In a conduit, dealers including JPMorgan aggregate dozens of loans into a single security, giving borrowers easier access to capital and investors greater diversity. But competition for loans in 2006 and 2007 led to bubble-like price growth and an erosion in quality, raising red flags for investors getting burned by soaring delinquencies in residential real estate.

"Several bankers who I have spoken with recently believe that they may only come to market with one or two issuances for the entire year," said Brad Messinger, head of capital markets for Zenta, a New York-based company that assists dealers with asset pricing and valuation.

"Some of the recent staff reductions suggest that they are realigning their delivery capacity to this reality," he added.

Top dealers -- which also include Morgan Stanley (MS.N) and Wachovia Corp WB.N -- issued as much as $34 billion of the conduits in a single month in 2007. Conduits made up 81 percent of the $234 billion in U.S. CMBS issuance last year.

Banks have sold only $3.6 billion in conduit issues this year as market gyrations make valuations difficult.

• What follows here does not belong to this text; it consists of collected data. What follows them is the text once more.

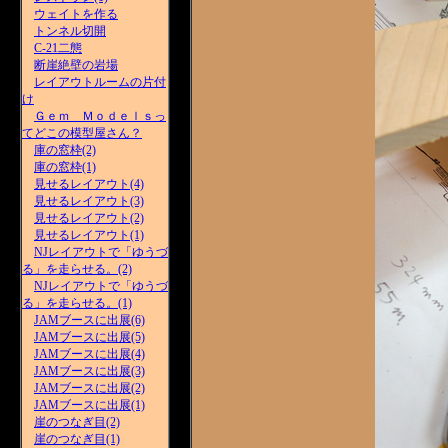
ウェイトを作る
トンネル切開
C-21二態
断崖絶壁の岩場
レイアウトルームの片付
け
Ｇｅｍ Ｍｏｄｅｌｓっ
てどこの模型屋さん？
庫の窓枠(2)
庫の窓枠(1)
見せるレイアウト(4)
見せるレイアウト(3)
見せるレイアウト(2)
見せるレイアウト(1)
NJレイアウトで「ゆうづ
る」を走らせる。(2)
NJレイアウトで「ゆうづ
る」を走らせる。(1)
JAMブースに出展(6)
JAMブースに出展(5)
JAMブースに出展(4)
JAMブースに出展(3)
JAMブースに出展(2)
JAMブースに出展(1)
崖のつなぎ目(2)
崖のつなぎ目(1)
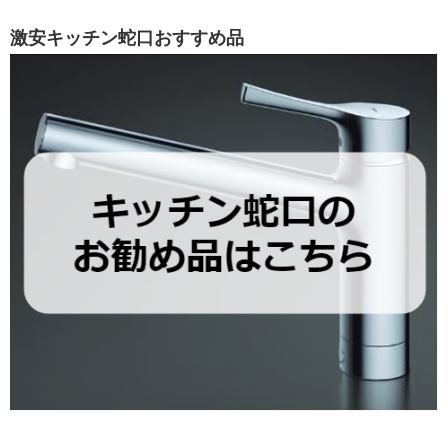
激安キッチン蛇口おすすめ品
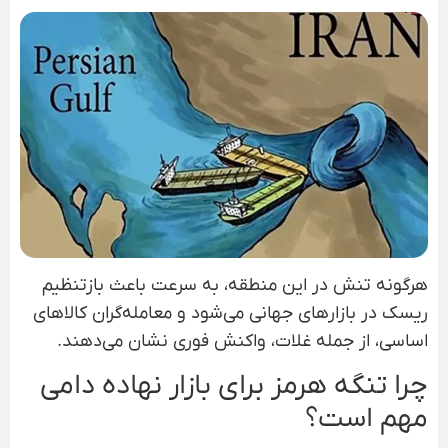
هرگونه تنش در این منطقه، به سرعت باعث بازتنظیم
ریسک در بازارهای جهانی می‌شود و معامله‌گران کالاهای
اساسی، از جمله غلات، واکنش فوری نشان می‌دهند.
چرا تنگه هرمز برای بازار نهاده دامی
مهم است؟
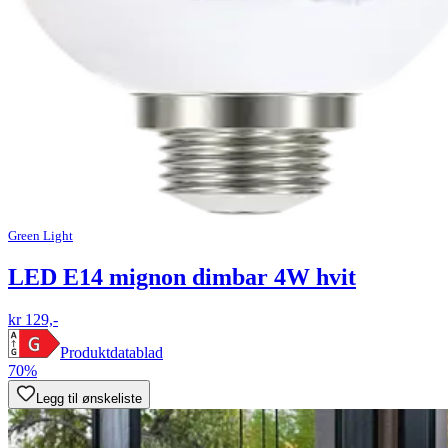
Green Light
LED E14 mignon dimbar 4W hvit
kr 129,-
Produktdatablad
70%
Legg til ønskeliste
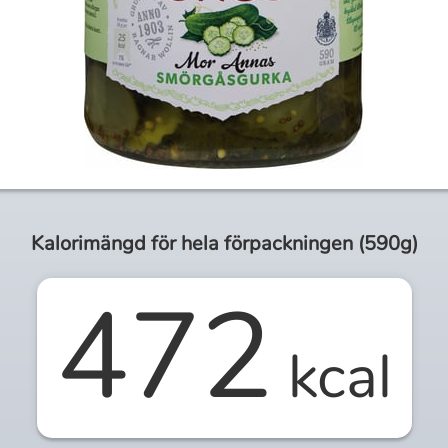
Kalorimängd för
hela
förpackningen (
590g
)
472
kcal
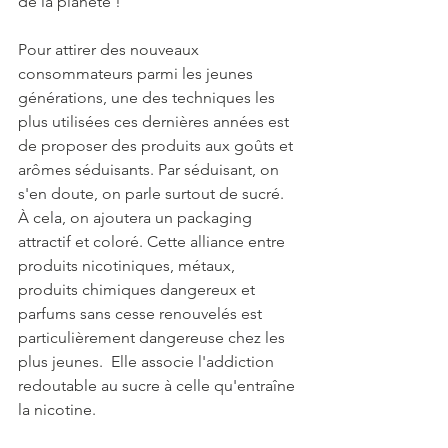
de la planète !
Pour attirer des nouveaux 
consommateurs parmi les jeunes 
générations, une des techniques les 
plus utilisées ces dernières années est 
de proposer des produits aux goûts et 
arômes séduisants.
 Par séduisant, on 
s'en doute, on parle surtout de sucré. 
À cela, on ajoutera 
un
 packaging 
attractif et coloré. 
Cette alliance entre 
produits nicotiniques, 
métaux, 
produits chimiques dangereux
 et 
parfums sans cesse renouvelés est 
particulièrement dangereuse chez les 
plus jeunes.
 Elle associe l'addiction 
redoutable au sucre à celle qu'entraîne 
la nicotine. 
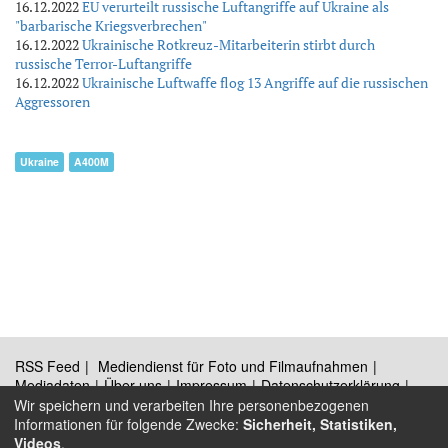
16.12.2022
EU verurteilt russische Luftangriffe auf Ukraine als
"barbarische Kriegsverbrechen"
16.12.2022
Ukrainische Rotkreuz-Mitarbeiterin stirbt durch
russische Terror-Luftangriffe
16.12.2022
Ukrainische Luftwaffe flog 13 Angriffe auf die russischen
Aggressoren
Ukraine
A400M
RSS Feed
Mediendienst für Foto und Filmaufnahmen
Mediadaten
Über uns
Impressum
Datenschutzerklärung
Kontakt
Wir speichern und verarbeiten Ihre personenbezogenen
Informationen für folgende Zwecke:
Sicherheit, Statistiken,
Videos
.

Commercial loans, including those stuck on balance sheets, may cause some $82 billion in bank write-downs over the long run, according to Goldman Sachs Group Inc. in a February research note. Total losses could reach $183 billion, Goldman said.

For the CMBS to recover, the credit crunch must ease so banks can originate loans more freely, Alan Todd, JPMorgan's lead CMBS strategist, said in his presentation on Wednesday, according to a document distributed afterward. More clarity from rating companies on potential downgrades of CMBS could also help stabilize the market, he said.

Federal Reserve liquidity programs, including the acceptance of CMBS from dealers as collateral for short-term loans, has helped buoy CMBS, based on derivative indexes.

Yield spreads on the top "AAA" rated CMBX-4 have rallied to below 1.4 percentage points this week from a record high of 2.77 points about a month ago.